- **TASK REQUIREMENTS**: This exercise calls for every record to be set down exactly.

- **DATASET RECORDS**:
((

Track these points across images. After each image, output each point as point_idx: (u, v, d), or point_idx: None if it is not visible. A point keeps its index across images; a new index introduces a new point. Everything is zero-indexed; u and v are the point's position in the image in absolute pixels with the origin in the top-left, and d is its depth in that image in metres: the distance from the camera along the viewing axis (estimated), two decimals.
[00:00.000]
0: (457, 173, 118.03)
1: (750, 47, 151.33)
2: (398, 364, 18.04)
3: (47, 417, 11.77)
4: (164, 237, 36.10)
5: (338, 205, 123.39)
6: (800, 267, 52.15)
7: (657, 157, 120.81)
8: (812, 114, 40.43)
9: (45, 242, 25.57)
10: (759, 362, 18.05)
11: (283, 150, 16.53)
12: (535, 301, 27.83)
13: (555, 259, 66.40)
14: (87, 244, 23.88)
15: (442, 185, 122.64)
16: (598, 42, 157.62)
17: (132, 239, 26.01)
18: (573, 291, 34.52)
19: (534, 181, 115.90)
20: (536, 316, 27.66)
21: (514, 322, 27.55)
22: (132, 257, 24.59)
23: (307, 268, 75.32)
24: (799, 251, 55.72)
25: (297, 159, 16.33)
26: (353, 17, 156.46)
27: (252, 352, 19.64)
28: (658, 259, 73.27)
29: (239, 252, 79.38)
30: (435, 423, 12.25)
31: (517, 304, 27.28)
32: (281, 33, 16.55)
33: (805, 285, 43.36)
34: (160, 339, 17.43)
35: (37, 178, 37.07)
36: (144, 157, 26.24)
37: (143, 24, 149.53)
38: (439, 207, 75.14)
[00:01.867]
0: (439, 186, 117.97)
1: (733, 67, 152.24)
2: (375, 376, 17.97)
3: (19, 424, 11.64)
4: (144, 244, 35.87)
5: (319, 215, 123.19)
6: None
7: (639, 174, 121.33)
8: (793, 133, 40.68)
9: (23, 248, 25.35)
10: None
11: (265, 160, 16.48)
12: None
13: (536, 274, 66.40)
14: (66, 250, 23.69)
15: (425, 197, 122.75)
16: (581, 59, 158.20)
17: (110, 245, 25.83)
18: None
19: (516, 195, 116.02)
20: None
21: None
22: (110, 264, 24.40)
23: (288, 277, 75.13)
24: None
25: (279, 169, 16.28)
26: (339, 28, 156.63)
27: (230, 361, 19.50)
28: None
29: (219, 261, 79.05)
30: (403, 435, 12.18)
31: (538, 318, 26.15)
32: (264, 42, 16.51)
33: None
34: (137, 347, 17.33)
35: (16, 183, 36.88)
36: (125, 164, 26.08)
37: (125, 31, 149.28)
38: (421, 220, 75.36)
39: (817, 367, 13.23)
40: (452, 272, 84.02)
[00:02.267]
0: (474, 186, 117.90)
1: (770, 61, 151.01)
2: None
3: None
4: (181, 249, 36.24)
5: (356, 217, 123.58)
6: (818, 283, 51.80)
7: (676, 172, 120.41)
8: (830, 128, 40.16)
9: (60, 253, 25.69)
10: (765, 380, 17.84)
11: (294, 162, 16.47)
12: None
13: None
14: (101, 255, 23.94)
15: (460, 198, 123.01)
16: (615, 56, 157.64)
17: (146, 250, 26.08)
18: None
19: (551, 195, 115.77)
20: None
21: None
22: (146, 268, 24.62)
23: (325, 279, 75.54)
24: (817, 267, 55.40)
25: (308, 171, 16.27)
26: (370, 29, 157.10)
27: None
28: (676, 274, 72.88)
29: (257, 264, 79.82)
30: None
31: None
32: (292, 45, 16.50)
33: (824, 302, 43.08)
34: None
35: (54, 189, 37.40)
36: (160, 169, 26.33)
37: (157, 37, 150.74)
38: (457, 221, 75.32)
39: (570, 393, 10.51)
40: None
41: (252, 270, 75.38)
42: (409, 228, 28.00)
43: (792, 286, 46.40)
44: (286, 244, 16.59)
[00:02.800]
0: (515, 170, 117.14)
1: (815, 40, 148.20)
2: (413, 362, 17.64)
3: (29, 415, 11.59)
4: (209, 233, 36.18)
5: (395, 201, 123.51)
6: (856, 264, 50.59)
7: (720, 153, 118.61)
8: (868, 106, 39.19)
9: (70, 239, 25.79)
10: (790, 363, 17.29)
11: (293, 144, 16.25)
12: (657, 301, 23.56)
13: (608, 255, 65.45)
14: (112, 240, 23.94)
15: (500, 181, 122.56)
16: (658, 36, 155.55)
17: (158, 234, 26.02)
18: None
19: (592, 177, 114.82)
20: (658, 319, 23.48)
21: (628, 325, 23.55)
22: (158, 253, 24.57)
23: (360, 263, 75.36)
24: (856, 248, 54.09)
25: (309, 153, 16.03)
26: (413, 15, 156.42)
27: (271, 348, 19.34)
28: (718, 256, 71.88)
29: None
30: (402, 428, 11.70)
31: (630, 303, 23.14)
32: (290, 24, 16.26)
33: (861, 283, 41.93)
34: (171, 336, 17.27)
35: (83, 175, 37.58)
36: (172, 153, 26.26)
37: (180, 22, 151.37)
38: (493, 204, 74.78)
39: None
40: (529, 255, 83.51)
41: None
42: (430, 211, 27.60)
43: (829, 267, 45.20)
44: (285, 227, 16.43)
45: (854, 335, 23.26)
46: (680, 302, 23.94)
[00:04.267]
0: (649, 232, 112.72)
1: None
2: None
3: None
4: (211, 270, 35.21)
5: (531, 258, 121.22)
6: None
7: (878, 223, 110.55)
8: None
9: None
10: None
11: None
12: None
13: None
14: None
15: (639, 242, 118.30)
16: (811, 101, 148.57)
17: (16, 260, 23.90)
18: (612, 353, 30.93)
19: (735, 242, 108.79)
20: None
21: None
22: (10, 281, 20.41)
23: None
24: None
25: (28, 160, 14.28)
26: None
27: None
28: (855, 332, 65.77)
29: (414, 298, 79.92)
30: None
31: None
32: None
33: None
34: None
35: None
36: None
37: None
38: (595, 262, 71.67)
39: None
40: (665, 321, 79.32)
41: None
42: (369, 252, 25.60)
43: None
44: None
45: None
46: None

))

- **TASK ANSWER**:
Track these points across images. After each image, output each point as point_idx: (u, v, d), or point_idx: None if it is not visible. A point keeps its index across images; a new index introduces a new point. Everything is zero-indexed; u and v are the point's position in the image in absolute pixels with the origin in the top-left, and d is its depth in that image in metres: the distance from the camera along the viewing axis (estimated), two decimals.
[00:00.000]
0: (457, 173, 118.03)
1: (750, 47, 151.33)
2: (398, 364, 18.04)
3: (47, 417, 11.77)
4: (164, 237, 36.10)
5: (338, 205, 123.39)
6: (800, 267, 52.15)
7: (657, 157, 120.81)
8: (812, 114, 40.43)
9: (45, 242, 25.57)
10: (759, 362, 18.05)
11: (283, 150, 16.53)
12: (535, 301, 27.83)
13: (555, 259, 66.40)
14: (87, 244, 23.88)
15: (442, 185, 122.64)
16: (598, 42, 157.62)
17: (132, 239, 26.01)
18: (573, 291, 34.52)
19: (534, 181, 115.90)
20: (536, 316, 27.66)
21: (514, 322, 27.55)
22: (132, 257, 24.59)
23: (307, 268, 75.32)
24: (799, 251, 55.72)
25: (297, 159, 16.33)
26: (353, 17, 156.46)
27: (252, 352, 19.64)
28: (658, 259, 73.27)
29: (239, 252, 79.38)
30: (435, 423, 12.25)
31: (517, 304, 27.28)
32: (281, 33, 16.55)
33: (805, 285, 43.36)
34: (160, 339, 17.43)
35: (37, 178, 37.07)
36: (144, 157, 26.24)
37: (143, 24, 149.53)
38: (439, 207, 75.14)
[00:01.867]
0: (439, 186, 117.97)
1: (733, 67, 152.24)
2: (375, 376, 17.97)
3: (19, 424, 11.64)
4: (144, 244, 35.87)
5: (319, 215, 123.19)
6: None
7: (639, 174, 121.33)
8: (793, 133, 40.68)
9: (23, 248, 25.35)
10: None
11: (265, 160, 16.48)
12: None
13: (536, 274, 66.40)
14: (66, 250, 23.69)
15: (425, 197, 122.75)
16: (581, 59, 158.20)
17: (110, 245, 25.83)
18: None
19: (516, 195, 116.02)
20: None
21: None
22: (110, 264, 24.40)
23: (288, 277, 75.13)
24: None
25: (279, 169, 16.28)
26: (339, 28, 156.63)
27: (230, 361, 19.50)
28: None
29: (219, 261, 79.05)
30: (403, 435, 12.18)
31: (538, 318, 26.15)
32: (264, 42, 16.51)
33: None
34: (137, 347, 17.33)
35: (16, 183, 36.88)
36: (125, 164, 26.08)
37: (125, 31, 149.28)
38: (421, 220, 75.36)
39: (817, 367, 13.23)
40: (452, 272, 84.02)
[00:02.267]
0: (474, 186, 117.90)
1: (770, 61, 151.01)
2: None
3: None
4: (181, 249, 36.24)
5: (356, 217, 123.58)
6: (818, 283, 51.80)
7: (676, 172, 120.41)
8: (830, 128, 40.16)
9: (60, 253, 25.69)
10: (765, 380, 17.84)
11: (294, 162, 16.47)
12: None
13: None
14: (101, 255, 23.94)
15: (460, 198, 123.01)
16: (615, 56, 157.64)
17: (146, 250, 26.08)
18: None
19: (551, 195, 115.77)
20: None
21: None
22: (146, 268, 24.62)
23: (325, 279, 75.54)
24: (817, 267, 55.40)
25: (308, 171, 16.27)
26: (370, 29, 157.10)
27: None
28: (676, 274, 72.88)
29: (257, 264, 79.82)
30: None
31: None
32: (292, 45, 16.50)
33: (824, 302, 43.08)
34: None
35: (54, 189, 37.40)
36: (160, 169, 26.33)
37: (157, 37, 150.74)
38: (457, 221, 75.32)
39: (570, 393, 10.51)
40: None
41: (252, 270, 75.38)
42: (409, 228, 28.00)
43: (792, 286, 46.40)
44: (286, 244, 16.59)
[00:02.800]
0: (515, 170, 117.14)
1: (815, 40, 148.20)
2: (413, 362, 17.64)
3: (29, 415, 11.59)
4: (209, 233, 36.18)
5: (395, 201, 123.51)
6: (856, 264, 50.59)
7: (720, 153, 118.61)
8: (868, 106, 39.19)
9: (70, 239, 25.79)
10: (790, 363, 17.29)
11: (293, 144, 16.25)
12: (657, 301, 23.56)
13: (608, 255, 65.45)
14: (112, 240, 23.94)
15: (500, 181, 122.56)
16: (658, 36, 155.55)
17: (158, 234, 26.02)
18: None
19: (592, 177, 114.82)
20: (658, 319, 23.48)
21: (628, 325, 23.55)
22: (158, 253, 24.57)
23: (360, 263, 75.36)
24: (856, 248, 54.09)
25: (309, 153, 16.03)
26: (413, 15, 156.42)
27: (271, 348, 19.34)
28: (718, 256, 71.88)
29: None
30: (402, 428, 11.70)
31: (630, 303, 23.14)
32: (290, 24, 16.26)
33: (861, 283, 41.93)
34: (171, 336, 17.27)
35: (83, 175, 37.58)
36: (172, 153, 26.26)
37: (180, 22, 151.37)
38: (493, 204, 74.78)
39: None
40: (529, 255, 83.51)
41: None
42: (430, 211, 27.60)
43: (829, 267, 45.20)
44: (285, 227, 16.43)
45: (854, 335, 23.26)
46: (680, 302, 23.94)
[00:04.267]
0: (649, 232, 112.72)
1: None
2: None
3: None
4: (211, 270, 35.21)
5: (531, 258, 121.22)
6: None
7: (878, 223, 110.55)
8: None
9: None
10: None
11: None
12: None
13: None
14: None
15: (639, 242, 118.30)
16: (811, 101, 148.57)
17: (16, 260, 23.90)
18: (612, 353, 30.93)
19: (735, 242, 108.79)
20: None
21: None
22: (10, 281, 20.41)
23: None
24: None
25: (28, 160, 14.28)
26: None
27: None
28: (855, 332, 65.77)
29: (414, 298, 79.92)
30: None
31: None
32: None
33: None
34: None
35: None
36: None
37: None
38: (595, 262, 71.67)
39: None
40: (665, 321, 79.32)
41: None
42: (369, 252, 25.60)
43: None
44: None
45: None
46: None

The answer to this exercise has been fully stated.